In this thesis, we first formalize this tension through a total variation (TV) perspective. We show that, under a fixed reference conditional generator, any nontrivial reduction in unsafe generations necessarily incurs deviation from the reference distribution, yielding a Safety-Prompt Alignment Trade-off (SPAT). We then propose an inference-only prompt projection framework that selectively rewrites high-risk prompts into a tolerance-controlled safe set while leaving already safe prompts effectively unchanged in practice. To realize this idea, we use a two-stage inference-time cascade in which a large language model proposes candidate rewrites and a vision-language model verifies image-level safety.

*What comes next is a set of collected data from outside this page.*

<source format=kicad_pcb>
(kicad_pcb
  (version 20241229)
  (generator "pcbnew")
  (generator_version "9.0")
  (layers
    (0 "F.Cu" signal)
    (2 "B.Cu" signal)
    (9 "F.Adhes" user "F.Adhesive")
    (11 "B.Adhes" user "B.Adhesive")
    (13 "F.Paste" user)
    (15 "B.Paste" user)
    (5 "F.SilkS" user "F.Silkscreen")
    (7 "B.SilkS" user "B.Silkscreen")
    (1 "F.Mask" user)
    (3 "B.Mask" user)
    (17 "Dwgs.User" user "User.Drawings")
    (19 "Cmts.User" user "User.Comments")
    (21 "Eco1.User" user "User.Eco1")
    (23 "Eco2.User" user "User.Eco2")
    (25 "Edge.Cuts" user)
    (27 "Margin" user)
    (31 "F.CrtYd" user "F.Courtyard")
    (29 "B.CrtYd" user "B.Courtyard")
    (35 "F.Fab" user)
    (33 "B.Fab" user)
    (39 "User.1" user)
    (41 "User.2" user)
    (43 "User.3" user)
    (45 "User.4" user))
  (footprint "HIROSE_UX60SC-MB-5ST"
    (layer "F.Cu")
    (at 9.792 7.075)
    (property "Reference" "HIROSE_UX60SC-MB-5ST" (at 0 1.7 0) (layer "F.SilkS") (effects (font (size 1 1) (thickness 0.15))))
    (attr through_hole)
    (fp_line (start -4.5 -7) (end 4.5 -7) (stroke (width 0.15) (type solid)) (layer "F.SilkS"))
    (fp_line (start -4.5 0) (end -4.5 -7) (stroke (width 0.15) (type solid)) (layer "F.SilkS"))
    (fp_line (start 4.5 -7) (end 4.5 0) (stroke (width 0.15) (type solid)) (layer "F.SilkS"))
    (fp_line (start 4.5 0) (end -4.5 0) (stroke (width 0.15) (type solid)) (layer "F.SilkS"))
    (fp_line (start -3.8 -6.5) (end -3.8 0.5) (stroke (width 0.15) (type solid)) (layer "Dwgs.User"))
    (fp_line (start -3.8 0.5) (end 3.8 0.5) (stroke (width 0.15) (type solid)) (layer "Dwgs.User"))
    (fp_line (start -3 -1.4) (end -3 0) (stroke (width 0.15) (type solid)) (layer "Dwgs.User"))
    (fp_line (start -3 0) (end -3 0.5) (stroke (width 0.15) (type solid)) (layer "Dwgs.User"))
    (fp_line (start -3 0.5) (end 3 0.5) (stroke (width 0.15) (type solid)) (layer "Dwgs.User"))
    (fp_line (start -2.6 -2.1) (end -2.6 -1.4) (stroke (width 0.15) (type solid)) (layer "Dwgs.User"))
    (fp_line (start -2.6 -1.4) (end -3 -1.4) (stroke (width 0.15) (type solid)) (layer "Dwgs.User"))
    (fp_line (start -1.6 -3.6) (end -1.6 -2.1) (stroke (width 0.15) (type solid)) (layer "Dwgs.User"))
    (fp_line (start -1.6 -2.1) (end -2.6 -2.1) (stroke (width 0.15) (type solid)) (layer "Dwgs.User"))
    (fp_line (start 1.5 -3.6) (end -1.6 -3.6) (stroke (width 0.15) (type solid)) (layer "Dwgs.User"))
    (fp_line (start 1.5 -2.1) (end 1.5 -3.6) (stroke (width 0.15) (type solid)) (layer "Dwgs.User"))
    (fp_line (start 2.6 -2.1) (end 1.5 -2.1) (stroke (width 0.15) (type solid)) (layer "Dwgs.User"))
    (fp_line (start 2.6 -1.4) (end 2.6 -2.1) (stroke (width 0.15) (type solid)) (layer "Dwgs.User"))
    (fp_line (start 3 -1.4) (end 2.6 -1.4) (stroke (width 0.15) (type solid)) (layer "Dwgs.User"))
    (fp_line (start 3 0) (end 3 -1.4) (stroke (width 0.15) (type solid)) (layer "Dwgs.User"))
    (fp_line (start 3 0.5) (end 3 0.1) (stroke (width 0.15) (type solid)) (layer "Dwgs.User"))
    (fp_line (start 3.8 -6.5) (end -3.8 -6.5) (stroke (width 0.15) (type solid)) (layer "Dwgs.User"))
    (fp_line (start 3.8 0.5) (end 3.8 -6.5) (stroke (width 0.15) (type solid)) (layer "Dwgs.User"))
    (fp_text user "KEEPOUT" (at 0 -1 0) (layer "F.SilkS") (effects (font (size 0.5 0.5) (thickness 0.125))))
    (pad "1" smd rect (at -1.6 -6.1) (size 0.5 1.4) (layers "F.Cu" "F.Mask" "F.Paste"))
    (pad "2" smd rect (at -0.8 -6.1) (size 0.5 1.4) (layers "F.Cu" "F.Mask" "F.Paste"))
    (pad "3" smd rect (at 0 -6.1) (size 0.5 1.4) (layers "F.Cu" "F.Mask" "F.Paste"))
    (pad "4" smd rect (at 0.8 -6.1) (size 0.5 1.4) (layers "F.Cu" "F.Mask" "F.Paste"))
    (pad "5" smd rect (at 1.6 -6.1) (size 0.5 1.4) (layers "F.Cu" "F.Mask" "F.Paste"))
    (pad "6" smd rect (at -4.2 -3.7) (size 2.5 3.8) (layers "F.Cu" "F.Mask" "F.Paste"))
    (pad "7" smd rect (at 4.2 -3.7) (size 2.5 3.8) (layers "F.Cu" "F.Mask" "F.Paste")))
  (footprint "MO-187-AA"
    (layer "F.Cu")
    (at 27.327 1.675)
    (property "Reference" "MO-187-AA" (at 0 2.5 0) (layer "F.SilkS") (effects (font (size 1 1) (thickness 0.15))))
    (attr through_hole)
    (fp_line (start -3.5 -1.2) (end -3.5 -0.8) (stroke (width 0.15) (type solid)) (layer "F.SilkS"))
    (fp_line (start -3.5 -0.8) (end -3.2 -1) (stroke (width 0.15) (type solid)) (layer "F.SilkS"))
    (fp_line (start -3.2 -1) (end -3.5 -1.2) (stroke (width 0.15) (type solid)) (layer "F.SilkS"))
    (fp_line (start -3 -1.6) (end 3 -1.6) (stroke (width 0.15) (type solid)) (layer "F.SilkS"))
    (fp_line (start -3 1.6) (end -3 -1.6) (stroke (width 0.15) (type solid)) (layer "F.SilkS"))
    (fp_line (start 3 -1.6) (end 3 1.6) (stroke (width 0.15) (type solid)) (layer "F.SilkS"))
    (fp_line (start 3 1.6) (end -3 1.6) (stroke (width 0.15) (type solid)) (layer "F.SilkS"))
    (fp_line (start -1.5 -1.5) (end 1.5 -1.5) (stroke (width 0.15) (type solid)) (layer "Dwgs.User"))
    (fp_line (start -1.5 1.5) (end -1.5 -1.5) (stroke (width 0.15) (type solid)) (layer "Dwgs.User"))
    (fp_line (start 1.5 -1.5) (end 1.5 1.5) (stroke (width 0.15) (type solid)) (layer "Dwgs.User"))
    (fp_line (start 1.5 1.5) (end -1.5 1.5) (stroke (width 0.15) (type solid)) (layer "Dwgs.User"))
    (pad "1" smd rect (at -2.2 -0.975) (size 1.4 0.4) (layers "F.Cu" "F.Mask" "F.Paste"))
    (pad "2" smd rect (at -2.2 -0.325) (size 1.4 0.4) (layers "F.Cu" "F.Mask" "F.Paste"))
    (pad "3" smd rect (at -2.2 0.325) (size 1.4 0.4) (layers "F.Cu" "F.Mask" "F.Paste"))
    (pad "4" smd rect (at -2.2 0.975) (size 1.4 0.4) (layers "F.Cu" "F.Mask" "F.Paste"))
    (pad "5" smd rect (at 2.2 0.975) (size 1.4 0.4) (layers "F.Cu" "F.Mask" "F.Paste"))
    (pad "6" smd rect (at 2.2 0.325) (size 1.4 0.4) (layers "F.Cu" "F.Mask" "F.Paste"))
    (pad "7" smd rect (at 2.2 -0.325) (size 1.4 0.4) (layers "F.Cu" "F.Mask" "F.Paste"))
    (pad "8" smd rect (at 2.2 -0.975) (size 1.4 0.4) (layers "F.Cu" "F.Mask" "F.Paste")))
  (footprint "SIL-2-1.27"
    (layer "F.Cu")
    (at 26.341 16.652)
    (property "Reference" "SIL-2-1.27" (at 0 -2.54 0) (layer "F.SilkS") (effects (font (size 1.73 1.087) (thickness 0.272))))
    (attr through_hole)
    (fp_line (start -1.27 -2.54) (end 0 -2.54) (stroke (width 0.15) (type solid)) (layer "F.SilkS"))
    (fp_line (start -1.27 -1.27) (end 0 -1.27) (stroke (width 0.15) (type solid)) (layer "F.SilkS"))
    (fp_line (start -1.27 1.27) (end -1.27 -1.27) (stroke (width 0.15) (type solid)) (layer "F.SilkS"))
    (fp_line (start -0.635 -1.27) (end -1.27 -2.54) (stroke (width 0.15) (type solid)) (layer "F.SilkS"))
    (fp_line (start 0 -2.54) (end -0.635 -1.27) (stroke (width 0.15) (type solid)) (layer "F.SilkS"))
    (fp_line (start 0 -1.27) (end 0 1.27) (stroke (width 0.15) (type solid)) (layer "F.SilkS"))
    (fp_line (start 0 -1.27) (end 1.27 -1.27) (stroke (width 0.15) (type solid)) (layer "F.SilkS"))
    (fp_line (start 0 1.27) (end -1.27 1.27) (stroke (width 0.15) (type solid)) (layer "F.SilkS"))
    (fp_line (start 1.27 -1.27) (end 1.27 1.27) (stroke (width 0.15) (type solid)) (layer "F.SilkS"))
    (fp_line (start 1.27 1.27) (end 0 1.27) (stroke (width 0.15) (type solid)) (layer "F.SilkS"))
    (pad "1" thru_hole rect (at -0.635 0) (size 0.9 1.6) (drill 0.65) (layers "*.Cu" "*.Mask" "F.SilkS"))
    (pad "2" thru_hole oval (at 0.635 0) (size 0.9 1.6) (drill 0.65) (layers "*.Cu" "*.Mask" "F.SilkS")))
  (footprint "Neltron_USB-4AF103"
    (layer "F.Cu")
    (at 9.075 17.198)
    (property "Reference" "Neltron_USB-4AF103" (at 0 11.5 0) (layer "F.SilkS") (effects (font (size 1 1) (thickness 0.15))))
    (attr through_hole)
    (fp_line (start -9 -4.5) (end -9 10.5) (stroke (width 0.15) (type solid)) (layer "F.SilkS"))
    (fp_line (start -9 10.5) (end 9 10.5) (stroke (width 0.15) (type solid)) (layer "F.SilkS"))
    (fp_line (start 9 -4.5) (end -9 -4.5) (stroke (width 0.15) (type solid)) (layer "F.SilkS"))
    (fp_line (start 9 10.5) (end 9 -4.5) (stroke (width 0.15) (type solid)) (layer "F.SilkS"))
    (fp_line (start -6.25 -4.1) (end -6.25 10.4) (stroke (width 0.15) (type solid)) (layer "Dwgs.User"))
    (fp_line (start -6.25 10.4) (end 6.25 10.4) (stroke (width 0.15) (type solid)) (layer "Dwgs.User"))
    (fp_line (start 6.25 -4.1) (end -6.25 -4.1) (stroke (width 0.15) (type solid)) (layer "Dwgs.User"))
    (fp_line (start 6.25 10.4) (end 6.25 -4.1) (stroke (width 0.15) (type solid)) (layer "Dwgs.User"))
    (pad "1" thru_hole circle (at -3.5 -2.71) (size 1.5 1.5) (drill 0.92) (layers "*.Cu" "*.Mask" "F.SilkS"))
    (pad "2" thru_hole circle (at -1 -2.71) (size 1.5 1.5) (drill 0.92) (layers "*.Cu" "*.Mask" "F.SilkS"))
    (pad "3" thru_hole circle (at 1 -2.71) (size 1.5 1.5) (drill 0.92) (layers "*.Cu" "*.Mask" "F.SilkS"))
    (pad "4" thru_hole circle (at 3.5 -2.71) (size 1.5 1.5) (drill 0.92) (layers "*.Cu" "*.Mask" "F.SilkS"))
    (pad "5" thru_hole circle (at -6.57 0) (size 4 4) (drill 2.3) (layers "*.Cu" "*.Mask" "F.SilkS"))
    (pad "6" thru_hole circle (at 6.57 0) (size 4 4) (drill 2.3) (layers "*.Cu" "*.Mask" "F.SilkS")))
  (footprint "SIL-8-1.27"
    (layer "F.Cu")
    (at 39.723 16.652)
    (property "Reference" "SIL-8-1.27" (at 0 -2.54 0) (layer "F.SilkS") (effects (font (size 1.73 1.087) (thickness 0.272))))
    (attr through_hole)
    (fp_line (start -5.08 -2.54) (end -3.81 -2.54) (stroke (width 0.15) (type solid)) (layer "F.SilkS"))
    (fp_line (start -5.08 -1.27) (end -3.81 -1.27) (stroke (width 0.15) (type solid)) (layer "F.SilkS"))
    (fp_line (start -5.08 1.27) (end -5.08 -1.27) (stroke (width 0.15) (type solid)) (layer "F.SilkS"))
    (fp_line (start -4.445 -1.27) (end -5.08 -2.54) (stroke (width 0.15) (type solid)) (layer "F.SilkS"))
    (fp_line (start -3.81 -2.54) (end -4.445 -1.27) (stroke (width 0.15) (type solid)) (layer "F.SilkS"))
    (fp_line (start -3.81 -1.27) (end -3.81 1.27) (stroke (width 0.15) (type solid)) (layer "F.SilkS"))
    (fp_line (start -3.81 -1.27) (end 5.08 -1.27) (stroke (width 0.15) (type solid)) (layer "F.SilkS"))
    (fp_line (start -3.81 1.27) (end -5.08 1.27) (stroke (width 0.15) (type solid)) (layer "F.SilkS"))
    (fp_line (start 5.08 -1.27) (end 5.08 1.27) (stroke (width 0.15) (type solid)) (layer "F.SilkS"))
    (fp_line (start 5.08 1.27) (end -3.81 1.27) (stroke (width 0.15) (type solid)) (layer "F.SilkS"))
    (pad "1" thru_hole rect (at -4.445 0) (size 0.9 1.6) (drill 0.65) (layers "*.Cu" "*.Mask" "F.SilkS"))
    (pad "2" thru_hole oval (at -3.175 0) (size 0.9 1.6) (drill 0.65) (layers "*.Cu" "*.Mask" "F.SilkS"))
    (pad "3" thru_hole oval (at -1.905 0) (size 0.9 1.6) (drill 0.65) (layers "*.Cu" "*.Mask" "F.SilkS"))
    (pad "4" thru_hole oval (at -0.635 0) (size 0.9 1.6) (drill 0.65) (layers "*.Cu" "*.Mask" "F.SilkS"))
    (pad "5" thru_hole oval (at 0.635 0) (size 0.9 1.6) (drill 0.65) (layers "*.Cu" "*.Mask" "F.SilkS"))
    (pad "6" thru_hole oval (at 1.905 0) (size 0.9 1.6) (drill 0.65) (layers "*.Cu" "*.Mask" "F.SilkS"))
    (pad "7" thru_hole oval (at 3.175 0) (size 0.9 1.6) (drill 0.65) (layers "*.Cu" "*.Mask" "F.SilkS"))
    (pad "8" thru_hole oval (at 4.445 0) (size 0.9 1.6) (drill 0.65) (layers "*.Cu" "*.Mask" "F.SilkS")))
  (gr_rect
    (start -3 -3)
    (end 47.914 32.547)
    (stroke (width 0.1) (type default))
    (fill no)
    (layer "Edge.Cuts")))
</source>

Finally, we evaluate the proposed framework on four datasets and three diffusion backbones. Experimental results show that the proposed method consistently improves safety while preserving benign utility near the unaligned reference model. In particular, it achieves 16.7-60.0% relative reductions in inappropriate percentage compared with strong model-level alignment baselines, while maintaining near-reference performance on benign COCO prompts. These results suggest that selective prompt-space intervention provides a practical and theoretically grounded approach to safe text-to-image generation.